───── ENTRIES SUPPLIED ─────

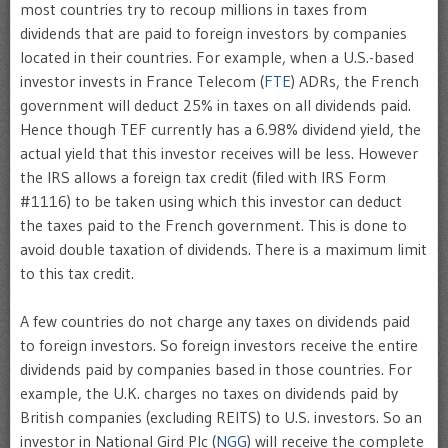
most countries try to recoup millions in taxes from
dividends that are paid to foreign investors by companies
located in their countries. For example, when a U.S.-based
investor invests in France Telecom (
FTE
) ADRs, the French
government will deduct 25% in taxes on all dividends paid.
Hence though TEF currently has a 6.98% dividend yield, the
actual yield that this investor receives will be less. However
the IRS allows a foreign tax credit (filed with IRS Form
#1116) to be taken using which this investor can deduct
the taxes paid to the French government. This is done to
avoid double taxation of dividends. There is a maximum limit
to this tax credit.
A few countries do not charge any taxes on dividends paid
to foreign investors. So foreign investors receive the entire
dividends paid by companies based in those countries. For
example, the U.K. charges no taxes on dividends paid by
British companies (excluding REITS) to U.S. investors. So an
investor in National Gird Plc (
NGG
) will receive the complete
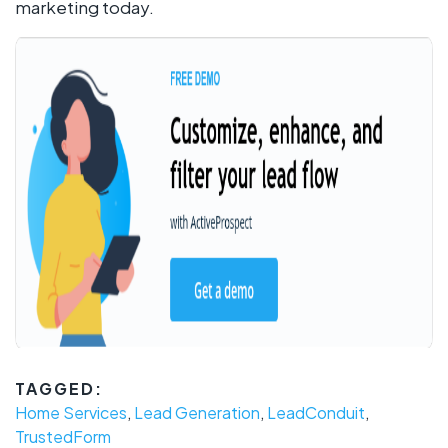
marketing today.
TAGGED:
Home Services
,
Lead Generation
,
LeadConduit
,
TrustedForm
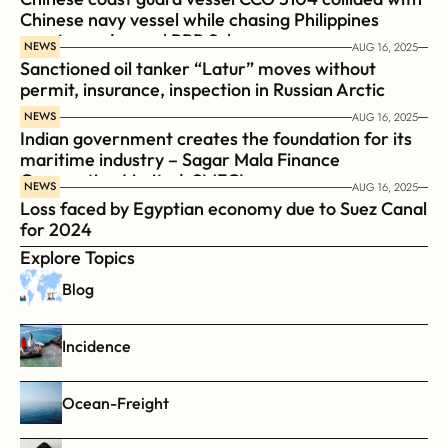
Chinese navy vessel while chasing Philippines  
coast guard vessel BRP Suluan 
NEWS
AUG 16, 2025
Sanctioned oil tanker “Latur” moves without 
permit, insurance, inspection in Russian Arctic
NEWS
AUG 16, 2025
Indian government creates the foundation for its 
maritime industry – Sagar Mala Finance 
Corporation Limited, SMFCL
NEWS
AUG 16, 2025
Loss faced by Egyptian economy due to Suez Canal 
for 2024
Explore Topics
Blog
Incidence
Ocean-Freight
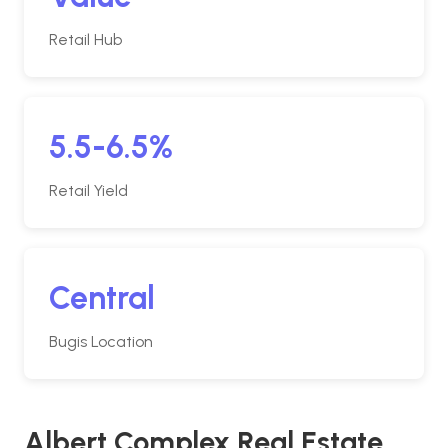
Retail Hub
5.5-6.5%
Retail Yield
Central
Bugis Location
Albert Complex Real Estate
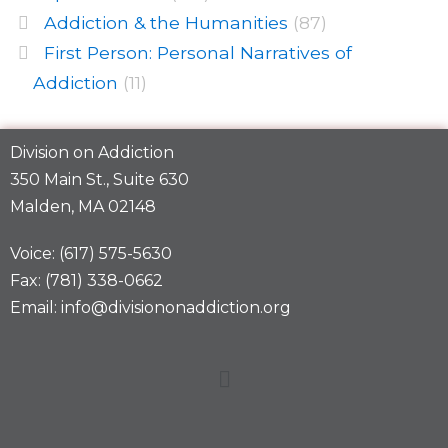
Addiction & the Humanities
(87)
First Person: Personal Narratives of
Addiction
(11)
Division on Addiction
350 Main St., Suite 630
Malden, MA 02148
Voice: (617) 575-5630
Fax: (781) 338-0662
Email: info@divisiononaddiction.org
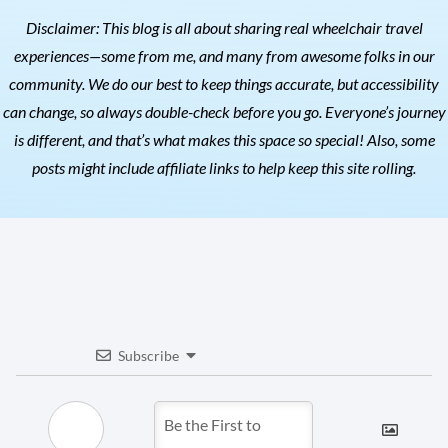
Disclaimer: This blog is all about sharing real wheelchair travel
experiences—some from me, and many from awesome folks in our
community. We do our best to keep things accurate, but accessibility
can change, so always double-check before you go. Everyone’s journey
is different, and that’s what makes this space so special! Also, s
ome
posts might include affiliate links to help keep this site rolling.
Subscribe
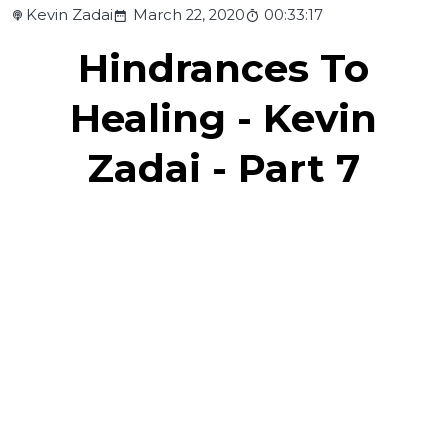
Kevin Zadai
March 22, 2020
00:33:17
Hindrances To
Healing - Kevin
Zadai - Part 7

─────

INSTRUCTIONS FOR THE TASK: Every record should come back exactly as it is, though none of the pictures should.

WORKED SOLUTION:
most countries try to recoup millions in taxes from
dividends that are paid to foreign investors by companies
located in their countries. For example, when a U.S.-based
investor invests in France Telecom (
FTE
) ADRs, the French
government will deduct 25% in taxes on all dividends paid.
Hence though TEF currently has a 6.98% dividend yield, the
actual yield that this investor receives will be less. However
the IRS allows a foreign tax credit (filed with IRS Form
#1116) to be taken using which this investor can deduct
the taxes paid to the French government. This is done to
avoid double taxation of dividends. There is a maximum limit
to this tax credit.
A few countries do not charge any taxes on dividends paid
to foreign investors. So foreign investors receive the entire
dividends paid by companies based in those countries. For
example, the U.K. charges no taxes on dividends paid by
British companies (excluding REITS) to U.S. investors. So an
investor in National Gird Plc (
NGG
) will receive the complete
marketing today.
TAGGED:
Home Services
,
Lead Generation
,
LeadConduit
,
TrustedForm
Chinese navy vessel while chasing Philippines  
coast guard vessel BRP Suluan 
NEWS
AUG 16, 2025
Sanctioned oil tanker “Latur” moves without 
permit, insurance, inspection in Russian Arctic
NEWS
AUG 16, 2025
Indian government creates the foundation for its 
maritime industry – Sagar Mala Finance 
Corporation Limited, SMFCL
NEWS
AUG 16, 2025
Loss faced by Egyptian economy due to Suez Canal 
for 2024
Explore Topics
Blog
Incidence
Ocean-Freight
Retail Hub
5.5-6.5%
Retail Yield
Central
Bugis Location
Albert Complex Real Estate
Addiction & the Humanities
(87)
First Person: Personal Narratives of
Addiction
(11)
Division on Addiction
350 Main St., Suite 630
Malden, MA 02148
Voice: (617) 575-5630
Fax: (781) 338-0662
Email: info@divisiononaddiction.org
Disclaimer: This blog is all about sharing real wheelchair travel
experiences—some from me, and many from awesome folks in our
community. We do our best to keep things accurate, but accessibility
can change, so always double-check before you go. Everyone’s journey
is different, and that’s what makes this space so special! Also, s
ome
posts might include affiliate links to help keep this site rolling.
Subscribe
Kevin Zadai
March 22, 2020
00:33:17
Hindrances To
Healing - Kevin
Zadai - Part 7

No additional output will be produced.